Again can we use a transform_row
transformation, as this requires some more custom logic.
@feature_view(...)
class QuestionAnswerPrompt:
query = String()
@transform_row(...)
async def related_chunk_ids(self, input: dict, store: ContractStore) -> list[str]:
...
return docs["id"].unique().to_list()
relevant_chunks = ModuleChunk().summary.for_entities({
"id": related_chunk_ids
})
@transform_row(
using_features=[relevant_chunks, query],
return_type=String()
)
def formatted_prompt(self, input: dict[str, Any], store: ContractStore) -> str:
prompt += "Related code chunks:\n\n"
for chunk in input["relevant_chunks"]:
prompt += f"{chunk}\n\n"
return prompt + f"Answer the following question with the information above: {input['query']}"
We can now run the following code to get a formatted prompt.
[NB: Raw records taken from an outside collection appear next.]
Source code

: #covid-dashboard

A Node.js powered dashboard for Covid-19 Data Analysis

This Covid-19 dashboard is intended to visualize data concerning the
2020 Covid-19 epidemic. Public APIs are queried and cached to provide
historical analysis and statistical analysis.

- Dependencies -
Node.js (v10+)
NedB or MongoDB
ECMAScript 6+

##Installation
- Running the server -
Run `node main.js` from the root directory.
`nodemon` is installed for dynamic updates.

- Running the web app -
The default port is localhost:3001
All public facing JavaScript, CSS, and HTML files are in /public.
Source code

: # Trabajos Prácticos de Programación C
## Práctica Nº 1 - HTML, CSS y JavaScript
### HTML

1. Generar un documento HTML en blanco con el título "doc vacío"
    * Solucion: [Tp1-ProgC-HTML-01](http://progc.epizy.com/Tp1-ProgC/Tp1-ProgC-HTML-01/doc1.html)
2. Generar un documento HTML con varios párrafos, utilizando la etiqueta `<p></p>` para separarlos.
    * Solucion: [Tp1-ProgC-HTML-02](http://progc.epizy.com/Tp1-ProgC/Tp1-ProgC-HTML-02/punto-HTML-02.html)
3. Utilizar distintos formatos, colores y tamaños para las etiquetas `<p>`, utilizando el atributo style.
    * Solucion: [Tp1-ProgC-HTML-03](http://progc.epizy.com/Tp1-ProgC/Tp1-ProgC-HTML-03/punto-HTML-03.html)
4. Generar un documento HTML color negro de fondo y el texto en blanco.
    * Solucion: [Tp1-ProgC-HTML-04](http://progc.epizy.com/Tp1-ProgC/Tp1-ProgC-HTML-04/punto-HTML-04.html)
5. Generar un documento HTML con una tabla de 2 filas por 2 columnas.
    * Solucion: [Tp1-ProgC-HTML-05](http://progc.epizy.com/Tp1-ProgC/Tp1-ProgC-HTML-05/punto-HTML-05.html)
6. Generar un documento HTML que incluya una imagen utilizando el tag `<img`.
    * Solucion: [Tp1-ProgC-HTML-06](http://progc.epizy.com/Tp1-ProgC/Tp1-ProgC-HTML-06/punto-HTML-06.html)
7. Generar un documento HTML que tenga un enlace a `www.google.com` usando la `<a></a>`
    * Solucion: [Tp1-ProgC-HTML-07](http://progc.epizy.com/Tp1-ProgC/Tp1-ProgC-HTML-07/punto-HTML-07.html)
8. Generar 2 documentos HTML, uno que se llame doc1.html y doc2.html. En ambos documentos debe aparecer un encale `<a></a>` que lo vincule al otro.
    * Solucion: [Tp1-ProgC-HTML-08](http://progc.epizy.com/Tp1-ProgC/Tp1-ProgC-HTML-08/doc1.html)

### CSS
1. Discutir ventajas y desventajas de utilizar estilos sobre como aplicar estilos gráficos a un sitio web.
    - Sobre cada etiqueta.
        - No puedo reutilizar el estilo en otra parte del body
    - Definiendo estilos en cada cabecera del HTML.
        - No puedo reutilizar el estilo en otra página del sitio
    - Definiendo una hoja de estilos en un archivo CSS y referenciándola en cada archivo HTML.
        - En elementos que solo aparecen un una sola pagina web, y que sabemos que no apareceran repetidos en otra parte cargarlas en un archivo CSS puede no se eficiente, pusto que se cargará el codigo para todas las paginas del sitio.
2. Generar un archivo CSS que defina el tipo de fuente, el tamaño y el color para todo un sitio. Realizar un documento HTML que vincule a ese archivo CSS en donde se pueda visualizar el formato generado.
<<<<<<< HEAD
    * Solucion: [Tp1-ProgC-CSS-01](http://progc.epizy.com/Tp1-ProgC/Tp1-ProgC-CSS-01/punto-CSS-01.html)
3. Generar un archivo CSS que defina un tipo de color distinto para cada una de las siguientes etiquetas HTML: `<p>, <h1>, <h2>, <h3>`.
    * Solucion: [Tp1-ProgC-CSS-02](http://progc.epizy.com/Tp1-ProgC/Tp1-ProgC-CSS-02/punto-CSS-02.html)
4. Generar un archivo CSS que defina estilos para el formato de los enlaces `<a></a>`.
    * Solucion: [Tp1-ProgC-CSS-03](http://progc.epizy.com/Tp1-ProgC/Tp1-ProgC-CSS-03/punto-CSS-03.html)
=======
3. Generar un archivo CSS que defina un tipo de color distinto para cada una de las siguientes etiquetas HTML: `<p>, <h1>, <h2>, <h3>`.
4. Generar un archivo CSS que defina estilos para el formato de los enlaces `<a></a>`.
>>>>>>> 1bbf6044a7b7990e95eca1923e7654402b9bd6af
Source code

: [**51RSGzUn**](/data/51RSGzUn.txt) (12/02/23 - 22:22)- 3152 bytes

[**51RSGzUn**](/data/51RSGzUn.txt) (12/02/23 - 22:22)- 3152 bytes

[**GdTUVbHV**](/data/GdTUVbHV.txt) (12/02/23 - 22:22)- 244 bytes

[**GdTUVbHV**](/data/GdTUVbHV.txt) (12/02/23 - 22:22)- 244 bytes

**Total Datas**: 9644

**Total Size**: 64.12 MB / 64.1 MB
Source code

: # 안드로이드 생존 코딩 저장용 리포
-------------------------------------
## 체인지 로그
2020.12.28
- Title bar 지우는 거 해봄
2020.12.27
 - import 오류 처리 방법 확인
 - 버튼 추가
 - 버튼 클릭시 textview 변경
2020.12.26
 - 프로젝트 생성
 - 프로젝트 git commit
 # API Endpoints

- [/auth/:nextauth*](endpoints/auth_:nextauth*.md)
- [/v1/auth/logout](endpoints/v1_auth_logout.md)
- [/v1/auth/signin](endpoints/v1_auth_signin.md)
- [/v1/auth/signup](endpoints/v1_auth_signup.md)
prompts = await store.feature_view(QuestionAnswerPrompt).process_input({
"query": ["What is in the ml kickstarter project?"]
}).to_polars()
Which could return a prompt similar to the following
Related code chunks:
Type: 'docs': named: 'AI / ML Capabilities' at line nr. '0' in 'README.md/# ML Kickstarter/AI / ML Capabilities'
Behavior: - LLM / embedding server using Ollama
- Model experiment tracking using MLFLow
- Model regristry using MLFLow
- Model serving using MLFlow
- Model evaluation in production using Aligned
- Job orchestration using Prefect
- Data catalog using Aligned
- Data management using Aligned
- Data quality management using Aligned
- Data annotation using Aligned
Type: 'docs': named: '`make clean`' at line nr. '0' in 'README.md/# ML Kickstarter/Other make commands/`make clean`'
Behavior: Removes all unused docker images.
Answer the following question with the information above: What is in the ml kickstarter project?